Her heart was thumping and she was shaking all over. Only Russ holding her arm stopped her sliding to her knees. Their car pulled up, Loud in the driver’s seat. Russ shoved her in the back seat and jumped in the front.

“Run over the bastards,” he laughed, as a cameraman stood in front of the car and Loud swerved to go around him.

“Not funny,” said Loud. “He never said that. The Premier, Robert Askin, he said—”

“Yeah like Prime Minister Hawke never said, ‘Any boss who sacks anyone for not turning up today is a bum’,” said Russ. He turned in his seat as Loud moved into the stream of traffic and pinned her with an evil glint. “Did you get it on with Parker?”

“I’m not the story.”

“You’re our story. You better get it straight. Merrit’s going to spew he let us come alone. He’ll have you do a piece to camera, ‘my affair with Australia’s billionaire jailbird’.”

“No. I’m not doing that.”

“Yeah you are,” said Loud. He was fiddling with the car radio, looking for a news broadcast. Everyone else will have it. We have you.”
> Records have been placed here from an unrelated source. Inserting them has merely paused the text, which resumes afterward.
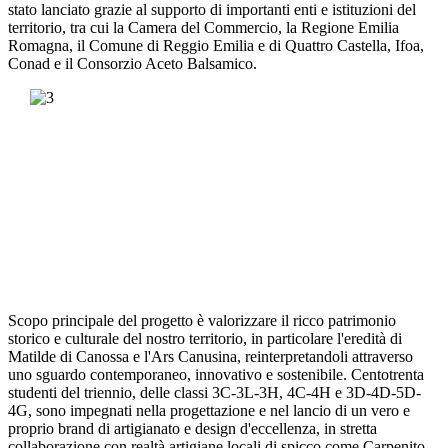
stato lanciato grazie al supporto di importanti enti e istituzioni del
territorio, tra cui la
Camera del Commercio
, la
Regione Emilia
Romagna
, il
Comune di Reggio Emilia
e di
Quattro Castella
,
Ifoa
,
Conad
e il
Consorzio Aceto Balsamico
.
Scopo principale del progetto è valorizzare il ricco patrimonio
storico e culturale del nostro territorio, in particolare l'eredità di
Matilde di Canossa
e l'
Ars Canusina
, reinterpretandoli attraverso
uno sguardo contemporaneo, innovativo e sostenibile. Centotrenta
studenti del triennio, delle classi
3C-3L-3H, 4C-4H
e
3D-4D-5D-
4G
, sono impegnati nella progettazione e nel lancio di un vero e
proprio brand di artigianato e design d'eccellenza, in stretta
collaborazione con realtà artigiane locali di spicco come Carpenito,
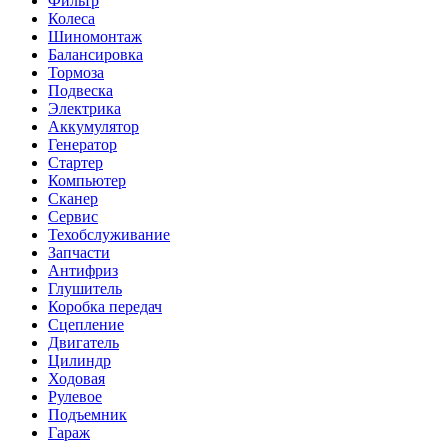
Фильтр
Колеса
Шиномонтаж
Балансировка
Тормоза
Подвеска
Электрика
Аккумулятор
Генератор
Стартер
Компьютер
Сканер
Сервис
Техобслуживание
Запчасти
Антифриз
Глушитель
Коробка передач
Сцепление
Двигатель
Цилиндр
Ходовая
Рулевое
Подъемник
Гараж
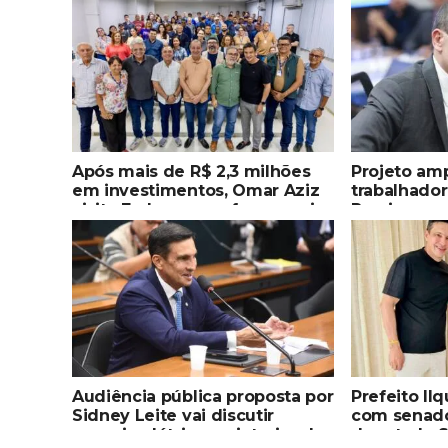
Após mais de R$ 2,3 milhões
Projeto amp
em investimentos, Omar Aziz
trabalhado
visita Embrapa e reforça apoio
Roraima
à pesquisa científica no
Amazonas
Audiência pública proposta por
Prefeito Il
Sidney Leite vai discutir
com senado
energia elétrica no interior do
deputado S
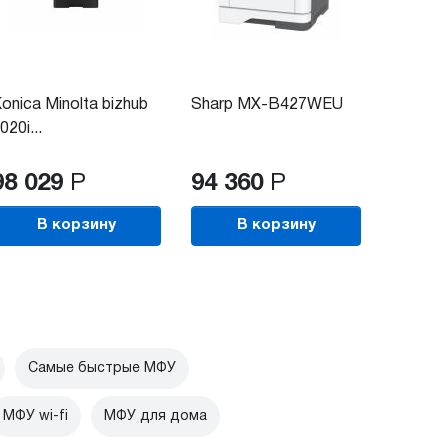
onica Minolta bizhub
Sharp MX-B427WEU
Pantu
020i...
(BM510
98 029
Р
94 360
Р
46 2
В корзину
В корзину
В
Самые быстрые МФУ
МФУ wi-fi
МФУ для дома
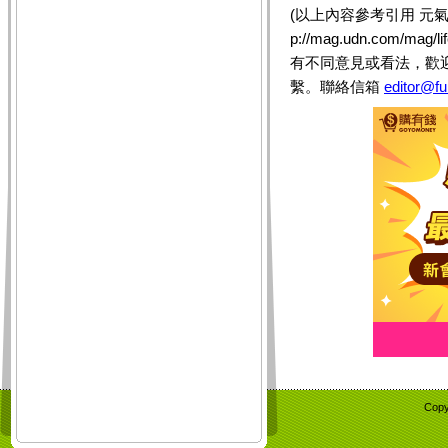
(以上內容參考引用 元氣
p://mag.udn.com/mag/
有不同意見或看法，歡
繫。聯絡信箱
editor@fu
Copy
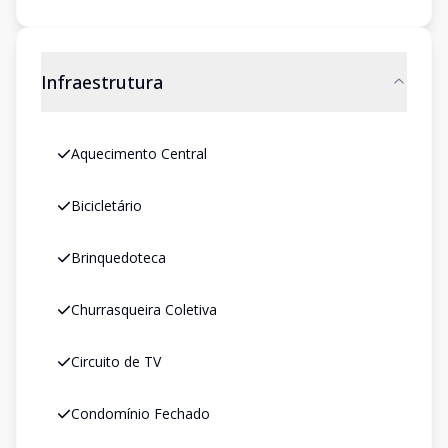
Infraestrutura
Aquecimento Central
Bicicletário
Brinquedoteca
Churrasqueira Coletiva
Circuito de TV
Condomínio Fechado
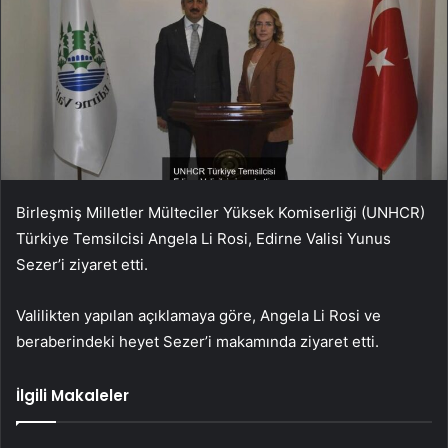
Birleşmiş Milletler Mülteciler Yüksek Komiserliği (UNHCR)
Türkiye Temsilcisi Angela Li Rosi, Edirne Valisi Yunus
Sezer’i ziyaret etti.
Valilikten yapılan açıklamaya göre, Angela Li Rosi ve
beraberindeki heyet Sezer’i makamında ziyaret etti.
İlgili Makaleler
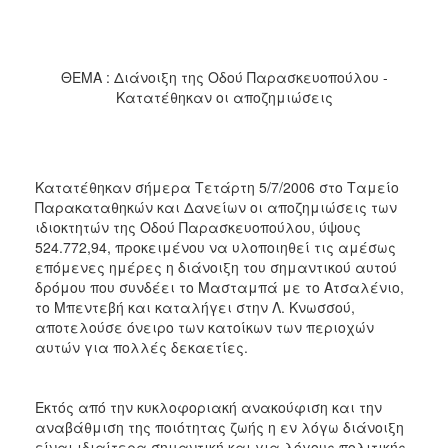
2017
2016
2015
ΘΕΜΑ : Διάνοιξη της Οδού Παρασκευοπούλου -
Κατατέθηκαν οι αποζημιώσεις
2013
2012
2011
Κατατέθηκαν σήμερα Τετάρτη 5/7/2006 στο Ταμείο
2010
Παρακαταθηκών και Δανείων οι αποζημιώσεις των
2006
ιδιοκτητών της Οδού Παρασκευοπούλου, ύψους
524.772,94, προκειμένου να υλοποιηθεί τις αμέσως
επόμενες ημέρες η διάνοιξη του σημαντικού αυτού
δρόμου που συνδέει το Μασταμπά με το Ατσαλένιο,
το Μπεντεβή και καταλήγει στην Λ. Κνωσσού,
ΔΗΜΟΤΗΣ
αποτελούσε όνειρο των κατοίκων των περιοχών
αυτών για πολλές δεκαετίες.
ΕΠΙΣΚΕΠΤΗΣ
Εκτός από την κυκλοφοριακή ανακούφιση και την
ΗΡΑΚΛΕΙΟ
ΓΙΑ...
αναβάθμιση της ποιότητας ζωής η εν λόγω διάνοιξη
είναι ιδιαίτερα σημαντική και για λόγους πολιτικής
They were right. Will not only recognised her, he’d outed her to every news organisation in the country. There was no way out of this. She’d be forced to talk about him. She scrabbled on the floor for her handbag, tucked under the seat in front. She needed her phone. She needed to call Peter to get a number for Will. She needed to talk to Will, to see him, to know if he was all right. If he meant what he said.

“Shit Darce, you and Parker. He looked surprised to see you,” said Russ, still facing backwards.
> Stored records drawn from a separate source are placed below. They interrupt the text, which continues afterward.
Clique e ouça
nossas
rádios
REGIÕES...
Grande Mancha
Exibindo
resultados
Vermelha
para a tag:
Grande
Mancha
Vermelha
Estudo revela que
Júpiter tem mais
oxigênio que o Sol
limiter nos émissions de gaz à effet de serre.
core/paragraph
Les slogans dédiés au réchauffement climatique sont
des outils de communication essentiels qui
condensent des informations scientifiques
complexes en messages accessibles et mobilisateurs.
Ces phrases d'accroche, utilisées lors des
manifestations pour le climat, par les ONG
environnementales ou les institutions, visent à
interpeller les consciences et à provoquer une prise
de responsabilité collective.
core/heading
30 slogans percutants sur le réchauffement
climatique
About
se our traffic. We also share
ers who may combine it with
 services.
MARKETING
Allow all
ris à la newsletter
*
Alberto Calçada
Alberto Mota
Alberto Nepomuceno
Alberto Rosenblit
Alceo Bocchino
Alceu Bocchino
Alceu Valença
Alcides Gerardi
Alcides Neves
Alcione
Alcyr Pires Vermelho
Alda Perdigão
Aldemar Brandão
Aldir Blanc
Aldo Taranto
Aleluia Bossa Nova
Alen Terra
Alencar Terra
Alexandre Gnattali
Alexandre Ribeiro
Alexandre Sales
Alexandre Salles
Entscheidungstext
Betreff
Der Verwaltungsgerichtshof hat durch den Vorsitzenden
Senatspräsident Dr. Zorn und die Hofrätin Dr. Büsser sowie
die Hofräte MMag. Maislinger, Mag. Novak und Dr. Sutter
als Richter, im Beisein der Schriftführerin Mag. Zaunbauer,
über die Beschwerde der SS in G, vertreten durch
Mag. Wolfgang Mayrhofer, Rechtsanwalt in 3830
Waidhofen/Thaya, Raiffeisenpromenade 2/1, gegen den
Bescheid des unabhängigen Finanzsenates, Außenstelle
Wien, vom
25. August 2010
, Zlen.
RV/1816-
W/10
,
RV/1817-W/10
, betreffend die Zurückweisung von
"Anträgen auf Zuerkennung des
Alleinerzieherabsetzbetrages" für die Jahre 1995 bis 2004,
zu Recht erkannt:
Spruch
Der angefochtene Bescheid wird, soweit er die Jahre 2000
“Shut up, Russ,” she said, dragging her bag onto the seat and palming her mobile.

“Who are you calling?”

“Shut up, Russ.”

An announcer on the radio said, “Billionaire jailbird, Will Parker, surprised journalists in a doorstop today by declaring his love for Channel Five’s
News Tonight
host, Darcy Campbell.”

She groaned and speed-dialled Peter.

“Turn it off,” said Russ to Loud, but not to spare her ears, so he could eavesdrop on her call.

She ignored him and counted the rings.
Pick up, Peter, pick up
. The call connected, Peter’s, brisk, “Peter Parker.”

“Peter, where is Will?”

“Darcy, hey. At a rough guess, at his beloved Confucian temple. But I have a nasty feeling you’re going to tell me something different. Should I be afraid?”